- [About this exercise] Print the lines that run from the line with "4) white wire dish rack" to the line with "OpenCV camera frame", keeping both end lines, exactly as they appear in the entries below, and nothing else.

- [Material for this exercise]

☆ ☆ ☆ ☆ ☆ ☆ ☆

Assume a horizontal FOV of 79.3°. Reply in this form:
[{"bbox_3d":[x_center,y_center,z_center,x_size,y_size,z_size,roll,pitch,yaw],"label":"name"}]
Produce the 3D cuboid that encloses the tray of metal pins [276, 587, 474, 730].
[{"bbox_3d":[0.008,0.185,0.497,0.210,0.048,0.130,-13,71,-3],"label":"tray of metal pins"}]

☆ ☆ ☆ ☆ ☆ ☆ ☆

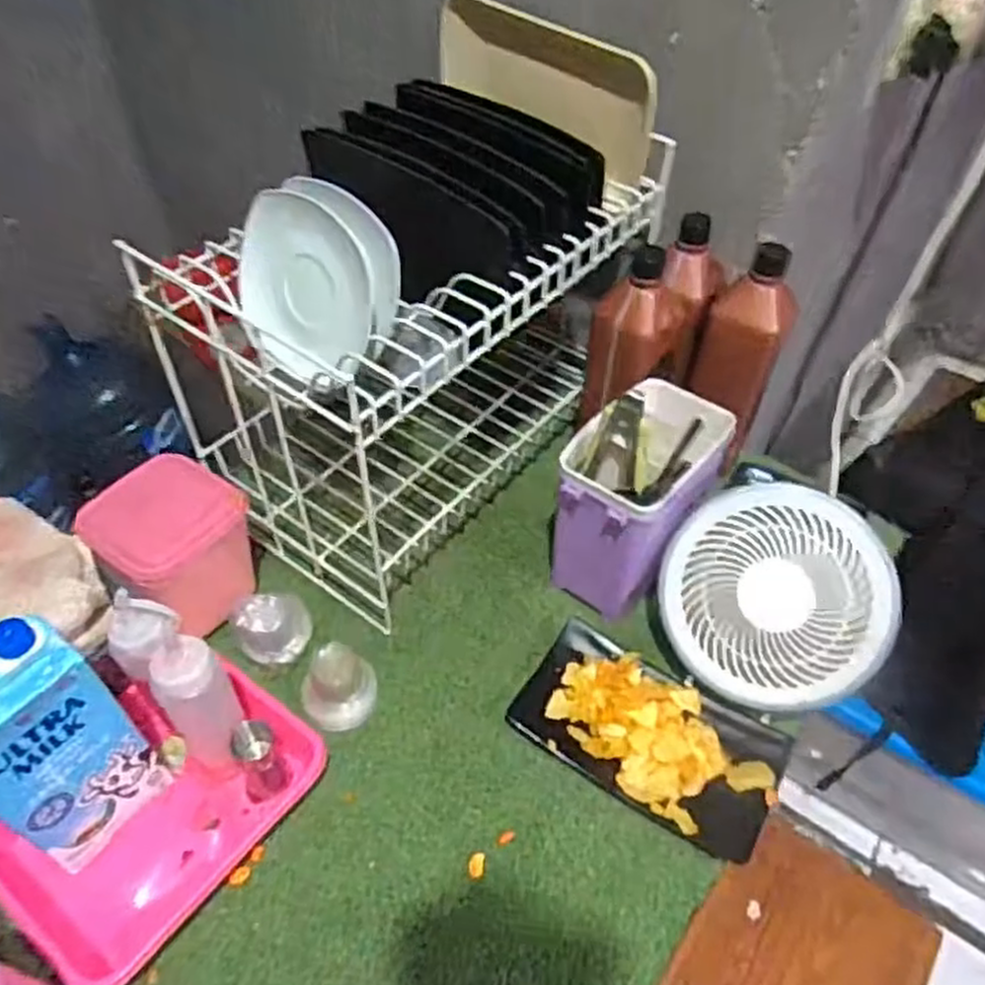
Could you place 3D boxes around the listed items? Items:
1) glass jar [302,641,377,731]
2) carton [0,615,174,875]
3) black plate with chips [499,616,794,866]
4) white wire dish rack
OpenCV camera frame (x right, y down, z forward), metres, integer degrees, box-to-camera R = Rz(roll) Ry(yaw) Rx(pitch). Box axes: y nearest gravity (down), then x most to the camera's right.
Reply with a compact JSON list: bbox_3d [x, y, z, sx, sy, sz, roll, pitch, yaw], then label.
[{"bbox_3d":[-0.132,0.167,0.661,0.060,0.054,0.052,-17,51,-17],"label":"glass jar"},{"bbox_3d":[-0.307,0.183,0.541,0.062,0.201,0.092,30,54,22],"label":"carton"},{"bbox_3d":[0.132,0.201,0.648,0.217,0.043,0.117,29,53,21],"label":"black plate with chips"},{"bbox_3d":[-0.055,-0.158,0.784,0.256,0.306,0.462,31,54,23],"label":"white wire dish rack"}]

☆ ☆ ☆ ☆ ☆ ☆ ☆

- [Response to the exercise]
4) white wire dish rack
OpenCV camera frame (x right, y down, z forward), metres, integer degrees, box-to-camera R = Rz(roll) Ry(yaw) Rx(pitch). Box axes: y nearest gravity (down), then x most to the camera's right.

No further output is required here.